BEGIN Extracted information

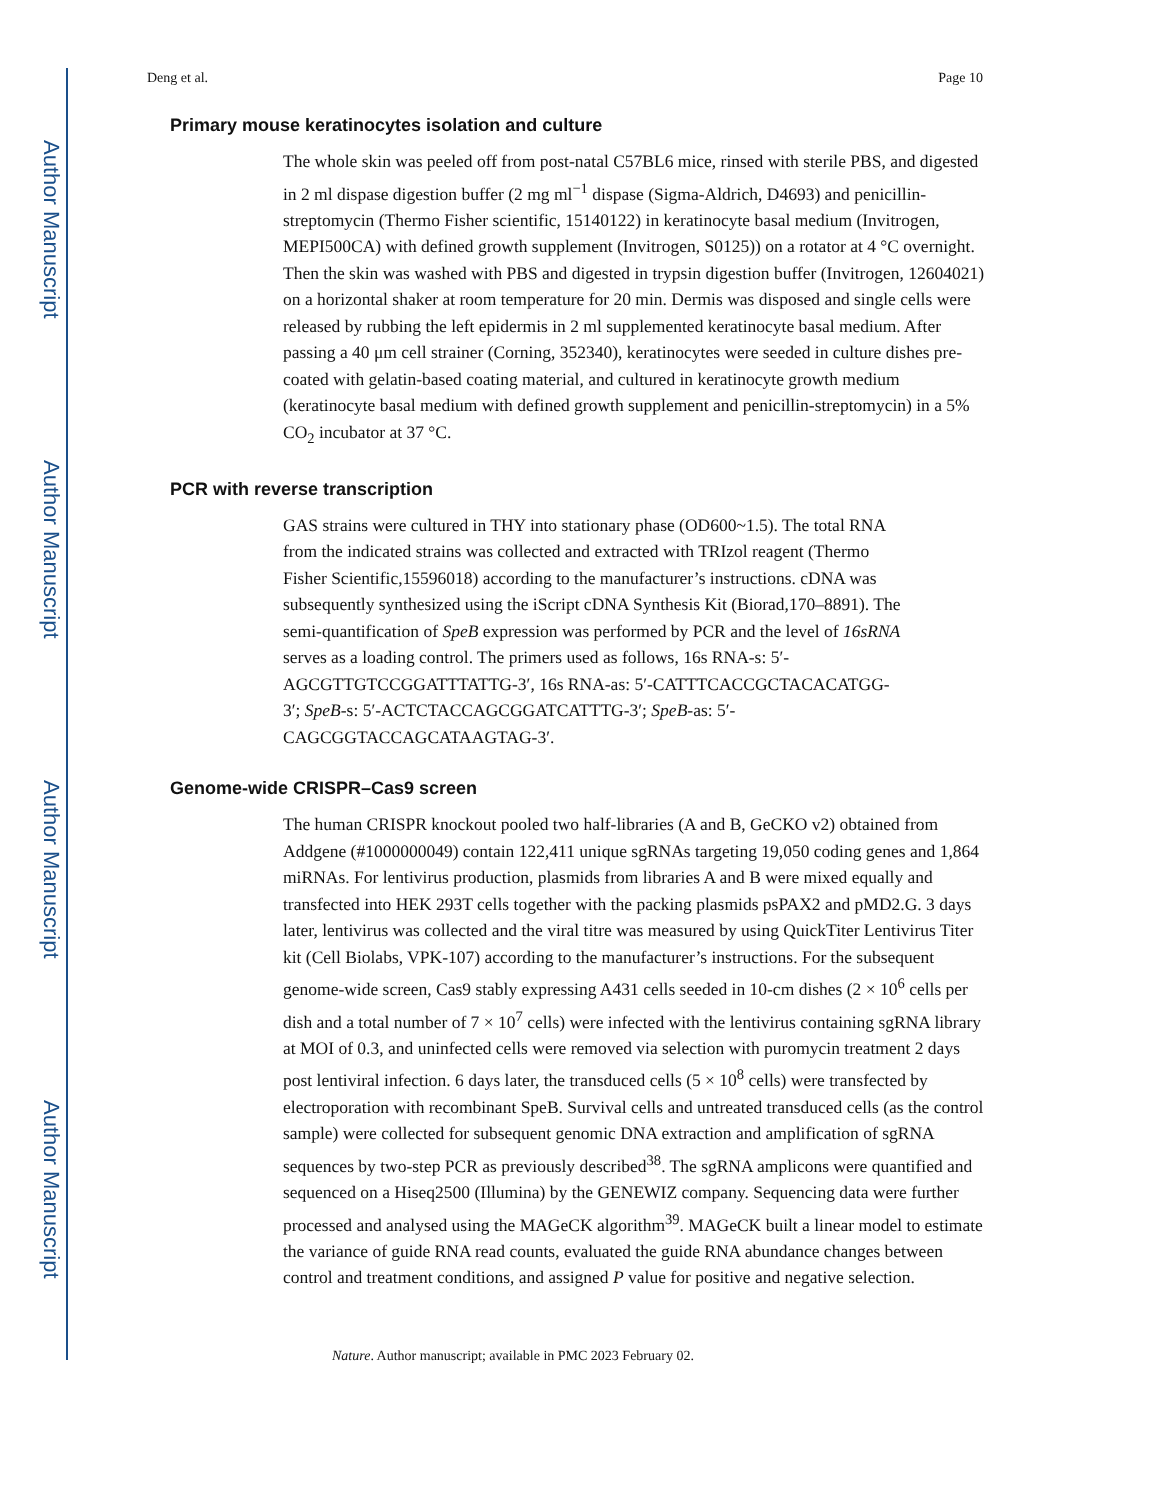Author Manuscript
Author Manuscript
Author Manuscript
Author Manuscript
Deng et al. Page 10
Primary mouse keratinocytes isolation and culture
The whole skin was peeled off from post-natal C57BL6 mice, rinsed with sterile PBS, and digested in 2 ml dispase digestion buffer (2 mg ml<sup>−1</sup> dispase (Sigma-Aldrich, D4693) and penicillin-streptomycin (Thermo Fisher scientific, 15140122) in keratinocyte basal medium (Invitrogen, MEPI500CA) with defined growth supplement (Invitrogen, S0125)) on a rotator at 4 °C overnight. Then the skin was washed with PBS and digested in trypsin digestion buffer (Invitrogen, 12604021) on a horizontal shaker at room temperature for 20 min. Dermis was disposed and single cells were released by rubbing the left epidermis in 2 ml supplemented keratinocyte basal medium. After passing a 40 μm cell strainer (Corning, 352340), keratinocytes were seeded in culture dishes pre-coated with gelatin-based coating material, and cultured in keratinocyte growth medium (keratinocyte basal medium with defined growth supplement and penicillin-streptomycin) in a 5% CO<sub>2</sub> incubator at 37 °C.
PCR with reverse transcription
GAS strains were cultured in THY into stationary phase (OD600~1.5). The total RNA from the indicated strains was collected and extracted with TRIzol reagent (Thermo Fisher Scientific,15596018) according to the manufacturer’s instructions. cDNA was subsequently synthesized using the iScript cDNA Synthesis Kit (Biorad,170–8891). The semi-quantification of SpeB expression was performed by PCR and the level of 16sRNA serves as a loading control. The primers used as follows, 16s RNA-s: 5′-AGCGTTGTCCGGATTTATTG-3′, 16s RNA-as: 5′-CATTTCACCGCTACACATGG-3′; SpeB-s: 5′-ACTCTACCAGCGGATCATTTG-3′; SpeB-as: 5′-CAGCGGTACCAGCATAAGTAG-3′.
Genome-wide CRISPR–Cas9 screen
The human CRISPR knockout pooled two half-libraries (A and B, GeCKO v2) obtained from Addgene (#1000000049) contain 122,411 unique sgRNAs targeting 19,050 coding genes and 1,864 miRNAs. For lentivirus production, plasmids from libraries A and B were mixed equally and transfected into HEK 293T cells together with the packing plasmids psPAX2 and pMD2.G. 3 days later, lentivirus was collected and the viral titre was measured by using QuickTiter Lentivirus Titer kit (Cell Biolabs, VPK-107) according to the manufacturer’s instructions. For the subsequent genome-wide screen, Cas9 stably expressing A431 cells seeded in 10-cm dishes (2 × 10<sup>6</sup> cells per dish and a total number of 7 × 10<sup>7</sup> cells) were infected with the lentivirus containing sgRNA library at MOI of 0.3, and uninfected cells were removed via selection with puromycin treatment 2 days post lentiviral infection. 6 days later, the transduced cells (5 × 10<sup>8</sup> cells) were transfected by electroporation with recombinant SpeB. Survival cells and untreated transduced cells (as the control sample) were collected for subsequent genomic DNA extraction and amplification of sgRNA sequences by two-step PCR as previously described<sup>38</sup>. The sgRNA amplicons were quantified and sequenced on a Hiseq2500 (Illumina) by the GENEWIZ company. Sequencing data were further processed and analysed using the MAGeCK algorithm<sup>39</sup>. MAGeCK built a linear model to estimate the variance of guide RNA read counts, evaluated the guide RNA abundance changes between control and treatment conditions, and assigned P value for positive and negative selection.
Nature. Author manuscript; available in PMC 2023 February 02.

END Extracted information

Work item - Your task is to reproduce the entries above word for word, from the first line through the line with "Primary mouse keratinocytes", and please leave out any pictures.

Worked solution -
Author Manuscript
Author Manuscript
Author Manuscript
Author Manuscript
Deng et al. Page 10
Primary mouse keratinocytes isolation and culture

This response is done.